Without doubt conflict is avoided best by all concerned feeling that they are part of the same team. I recall working with a design team here in the UK where they and the FT team were deliberately sitting down and debriefing everything at the end of each days testing - usually in a quite informal environment. The result was that everybody felt very much to be part of the same team and all recommendations and technical discussions were very much directed at a combined desire to get the product absolutely right.
Less satisfactory is where the design and assessment teams are geographically separate (sometimes in different countries) and this sort of close relationship becomes very hard. In that case, what becomes important is that all negative findings are kept as private as possible. If deficiencies are not in the public domain, then ego and face saving is not too much of an issue. Often then it is possible to become public about the problems after they've been solved, because everybody involved feels good about being part of producing a good aircraft - if problems become too public before they're solved people start digging in and a solution acceptable to everybody becomes increasingly hard to solve.
Where it really goes wrong is where the project management system doesn't allow close liaison with the design team. Some years ago I was busy testing a British training aircraft with an American engine. We found a quite serious problem with the engine installation. The system we were bound by required me to report my problems to my management, they then reported them to project management office on another site, they then went via a regional office in the US and finally the American engine manufacturer was informed. Unsurprisingly, the Americans dag their heels in and denied there was any problem - with half the industry knowing about the problem before them one can hardly blame them. It got solved eventually, but took months longer than it should have done and caused a fair bit of ill-will and unnecessary 3rd party testing in between.

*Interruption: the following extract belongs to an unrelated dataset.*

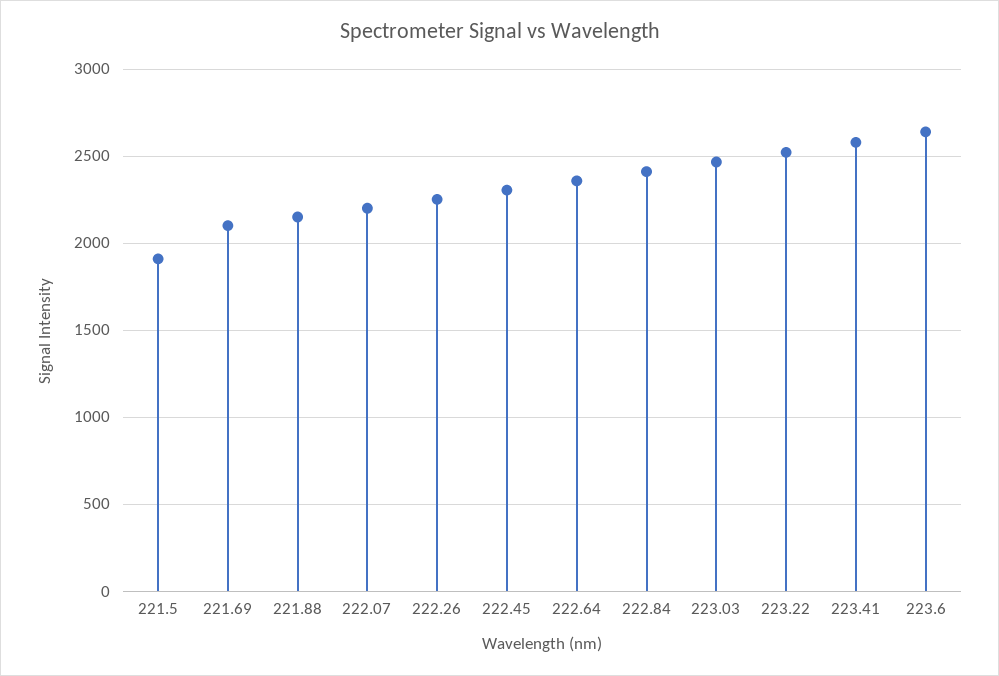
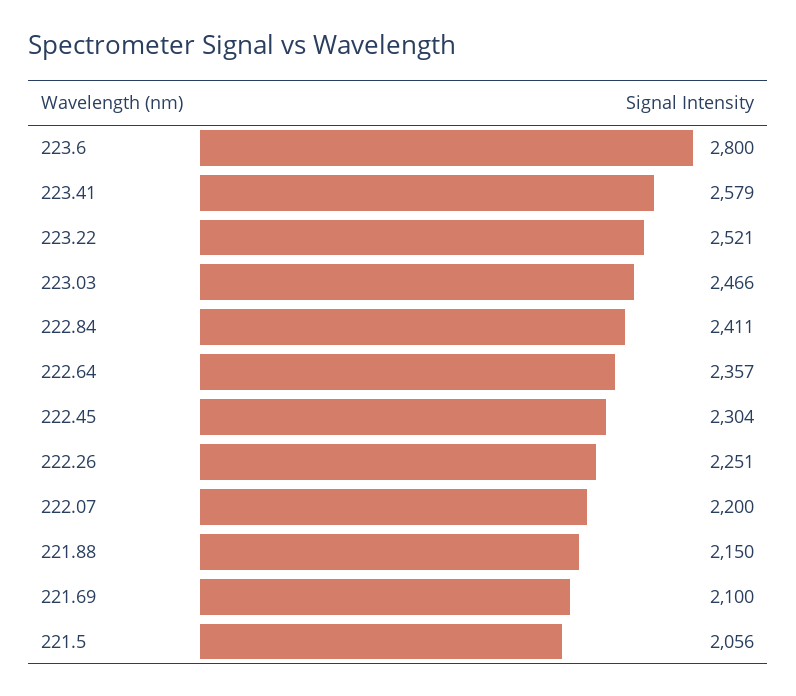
221.5: 1900 -> 2056
223.6: 2650 -> 2800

So yes, even project management have a part to play - in large part by ensuring that FT and design are talking regularly without delays or political filtering of the information. It's hard for a project manager to grit their teeth and realise that the best way to manage is by allowing relevant experts to communicate directly and monitor what they are doing, rather than trying to act as intermediaries - but that is the best way particularly in this particularly thorny scenario.
Finally there is a tendency amongst flight testers towards a rather arrogant "we are the experts and know best" attitude. When dealing with some project managers this is understandable (it does in some organisations tend to be a "Peter Principle" sideways move position). However, we must be absolutely prepared to justify, in whatever terms our audience needs, all of our conclusions and recommendations. Practices such as omitting data that contradicts the conclusions, changing graph scales to make a case seem stronger than it is, trying to blinding an audience with science, have no place - but I'm willing to bet we can all think of instances of any of them.